One of the new apps is the ‘FFS Ratecard’, where FFS stands for fee for service.
“What this is is essentially an interactive catalogue that we’re able to provide our customers while our technicians are out on-site of all the additional products and services they can offer," Backers said.
“That’s been really good to help drive upsell opportunities to our customers as well, and we have plans to expand this app to include retail products and also drive lead submissions into our sales team for our sales team to contact customers and upgrade things like mobile plans.
“That’s a capability our technicians previously haven’t had. There’ll be great financial benefits from that.”
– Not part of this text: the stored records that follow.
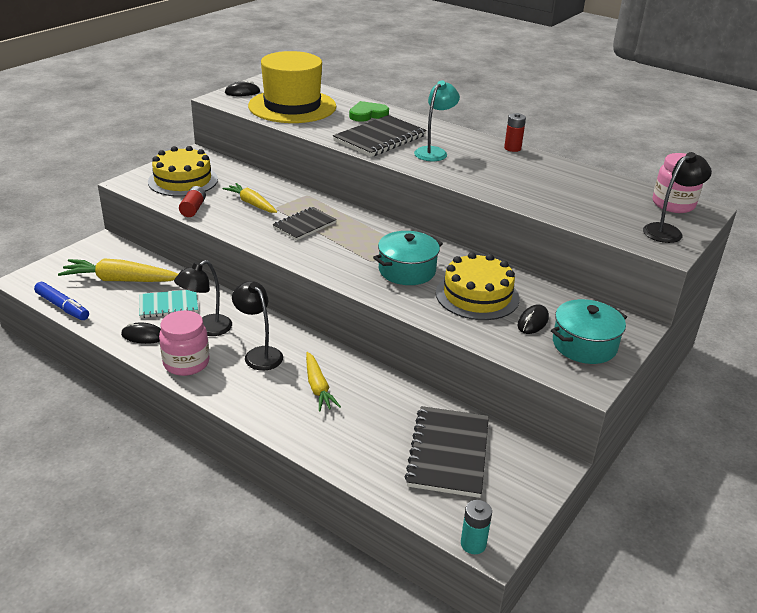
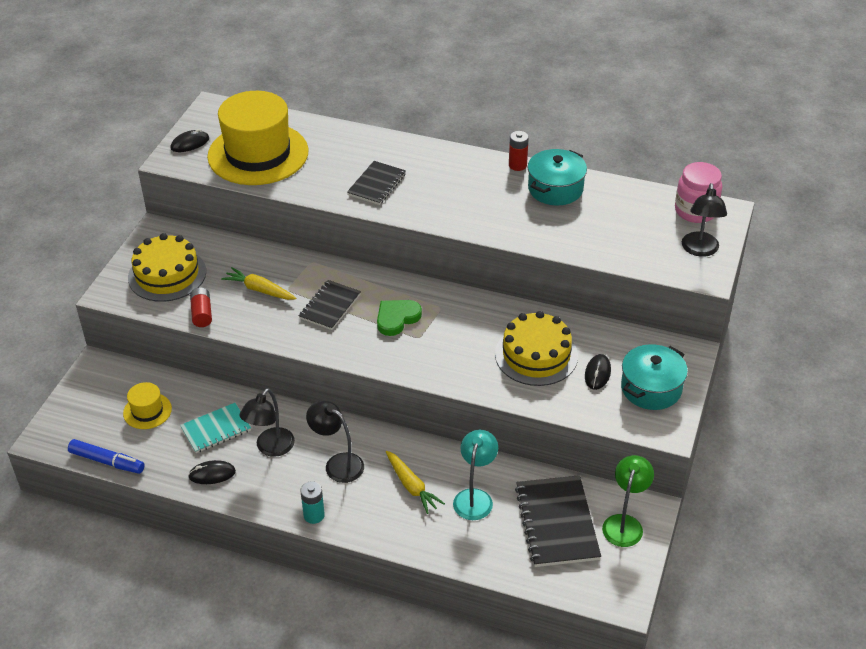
camera: 15 degrees left, 10 degrees up
(121, 280) = (147, 411): yellow carrot -> yellow hat
(186, 363) = (272, 494): pink jar -> none
(367, 114) = (346, 147): green heart -> green heart (397, 318)
(380, 138) = (376, 184): black notebook -> black notebook, size x0.64
(407, 270) = (458, 341): turquoise pot -> turquoise pot (555, 189)
(434, 152) = (441, 191): turquoise lamp -> turquoise lamp (475, 497)
(473, 544) = (609, 604): turquoise battery -> turquoise battery (314, 515)
(520, 471) = (624, 523): none -> green lamp
(668, 231) = (700, 250): black lamp -> black lamp turned 150 degrees clockwise

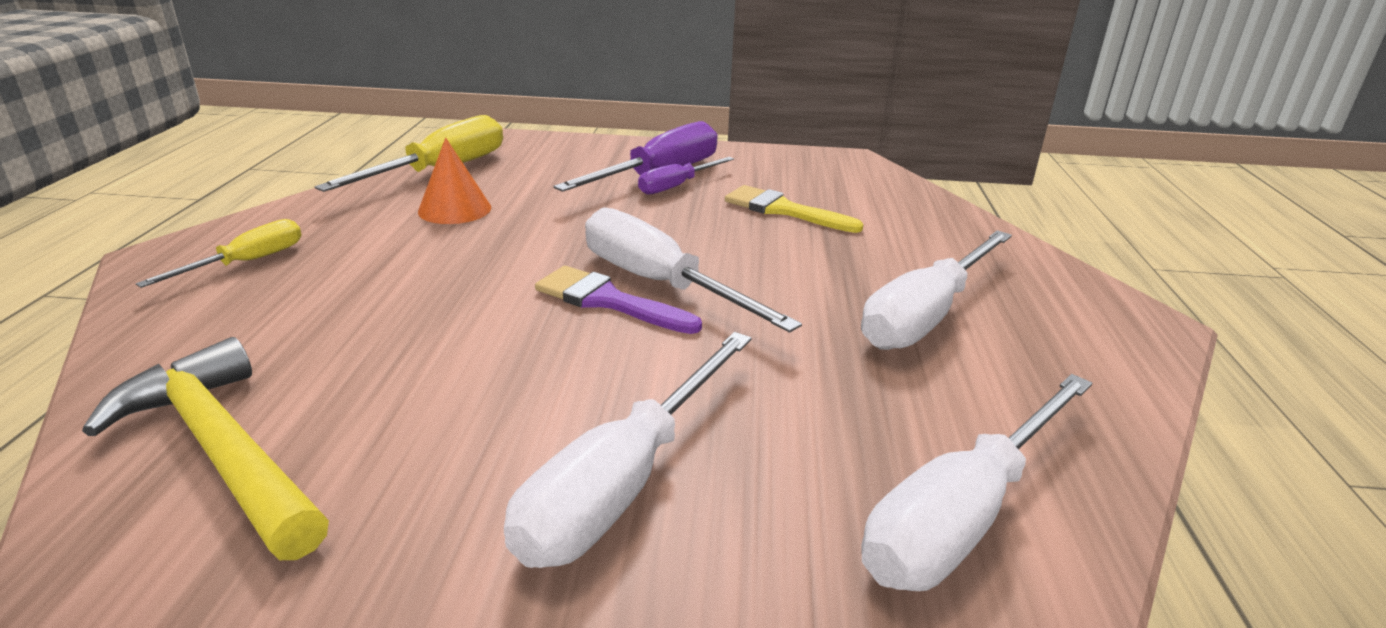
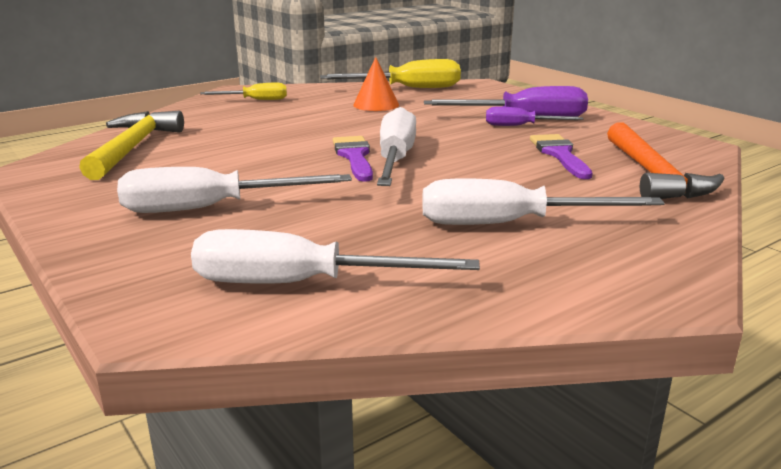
camera: 50 degrees right, 5 degrees down
(783, 210) = (559, 154): yellow brush -> purple brush
(890, 205) = (653, 175): none -> orange hammer

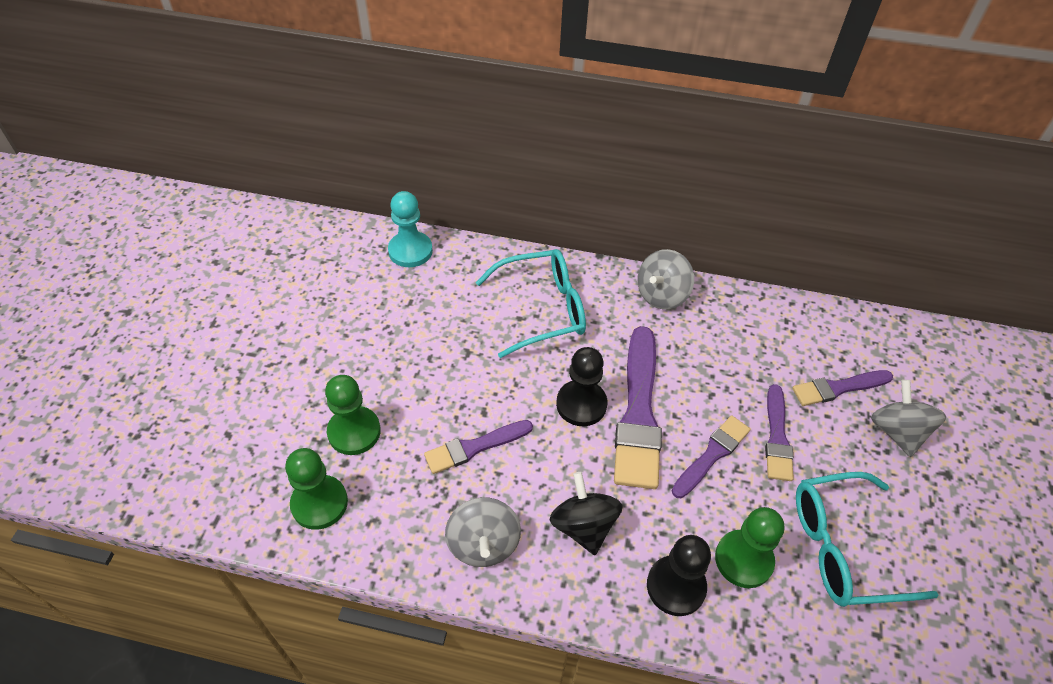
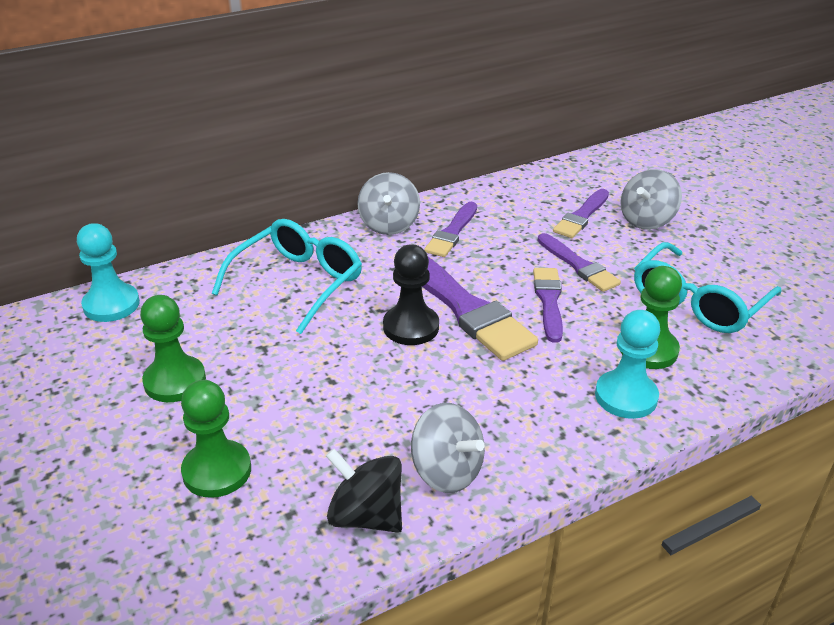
camera: 40 degrees left, 15 degrees down
(319, 503) = (247, 550): green pawn -> green pawn (175, 381)
(475, 447) = (354, 409): purple brush -> purple brush (452, 232)
(583, 526) = (512, 404): black spinning top -> black spinning top (366, 516)
(676, 586) = (626, 396): black pawn -> turquoise pawn
(897, 432) = (646, 220): grey spinning top -> grey spinning top turned 90 degrees counterclockwise

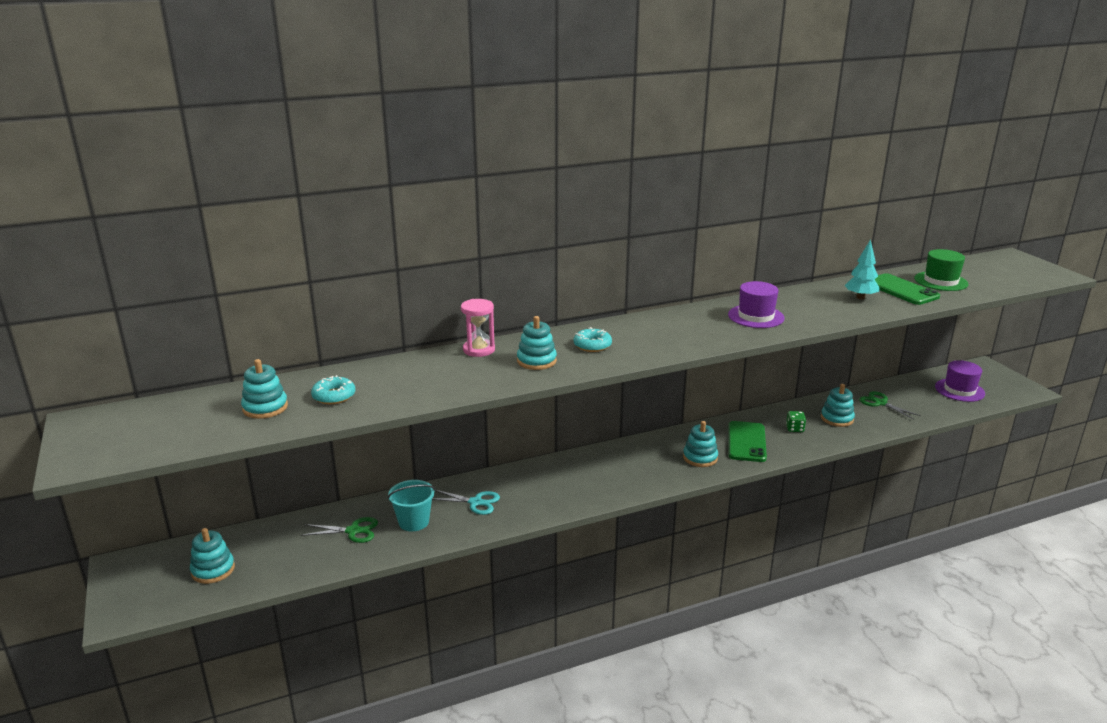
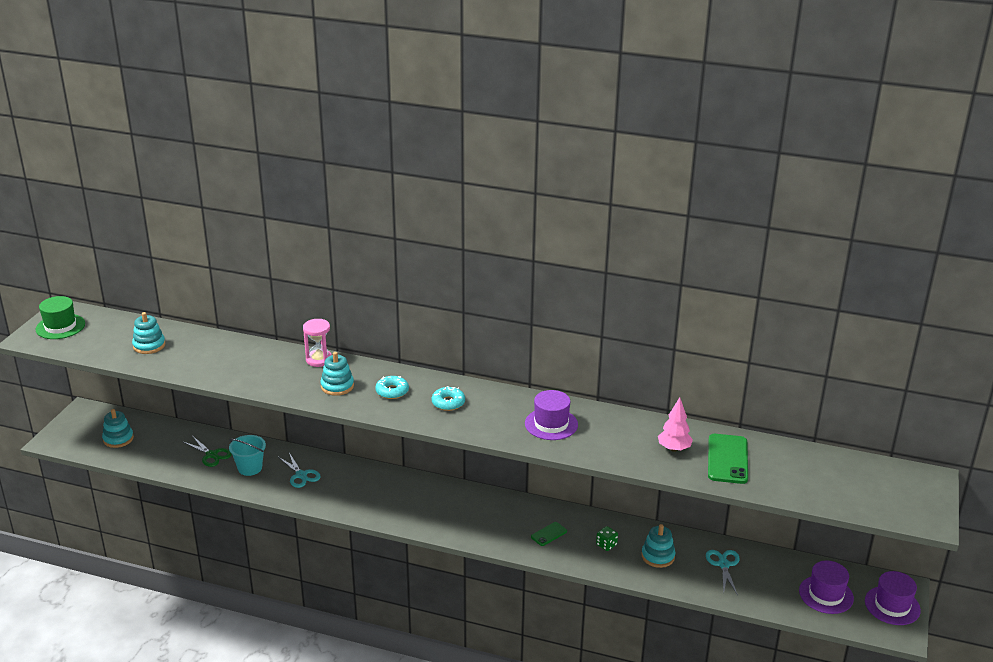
camera: 40 degrees right, 5 degrees up
(334, 396) = (191, 355): turquoise donut -> turquoise donut (448, 403)
(700, 458) = (493, 526): turquoise stacking toy -> none
(746, 442) = (549, 534): green phone -> green phone, size x0.53
(860, 297) = (674, 449): turquoise tree -> pink tree
(880, 403) = (723, 564): green scissors -> turquoise scissors
(941, 281) = (786, 469): green hat -> green hat (60, 326)
(998, 378) = (892, 605): none -> purple hat

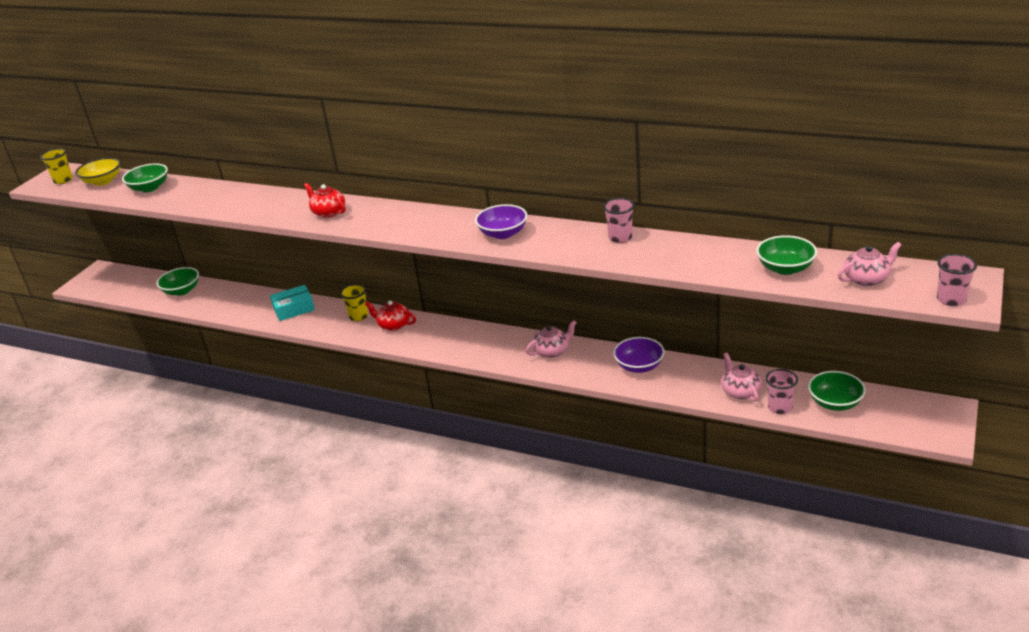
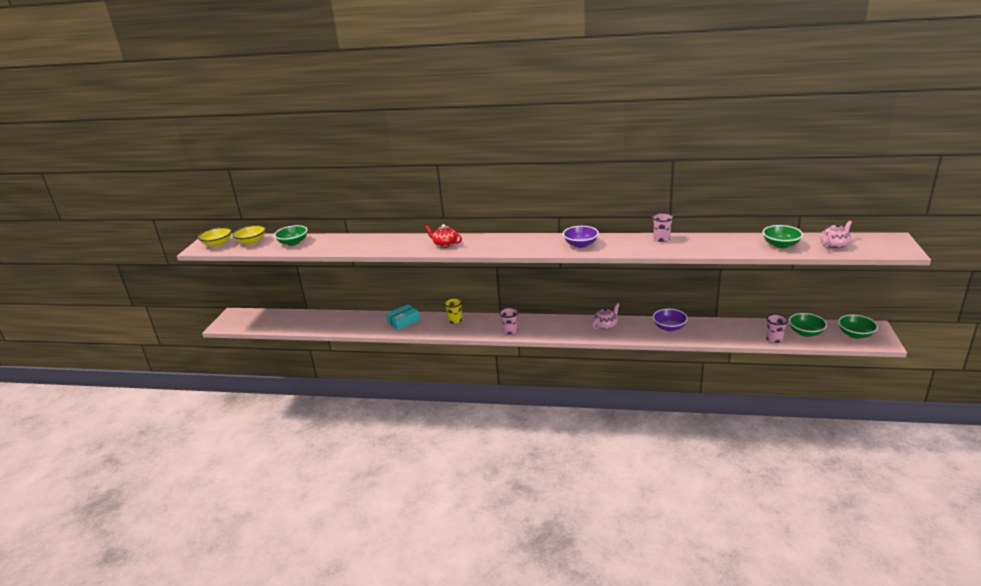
camera: 15 degrees left, 5 degrees down
(63, 180) = (217, 244): yellow cup -> yellow bowl
(182, 291) = (309, 320): green bowl -> green bowl (855, 334)
(393, 325) = (484, 323): red teapot -> none
(740, 391) = (743, 334): pink teapot -> none
(951, 299) = (893, 250): pink cup -> pink cup (510, 331)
Backers said that an existing tool to record network damage - and try to recover costs - had also been reworked in PowerApps under the name Sherloc.
“This is our system where we capture network damages and drive the recovery process, and we’ve seen about $20 million worth of network damages recovered using this tool alone,” Backers said.
“This is specifically used by our technicians if they get called out on-site and there might be a cut cable where an excavation company might have gone through our fibre network.
“Our technicians use this tool to go out there and do an investigation which we then push into our teams to help recover that cost.”
Technicians can take photos, which are then geotagged using an integration with Bing Maps.
“Geotagging information so we can know exactly where that photo was taken by our technicians … is important in the recovery process as well for damages, especially if the customer wants to take legal action,” Backers said.
The app also records the “ticket of work, what was required, and what materials were required to fix the damage,” Backers said.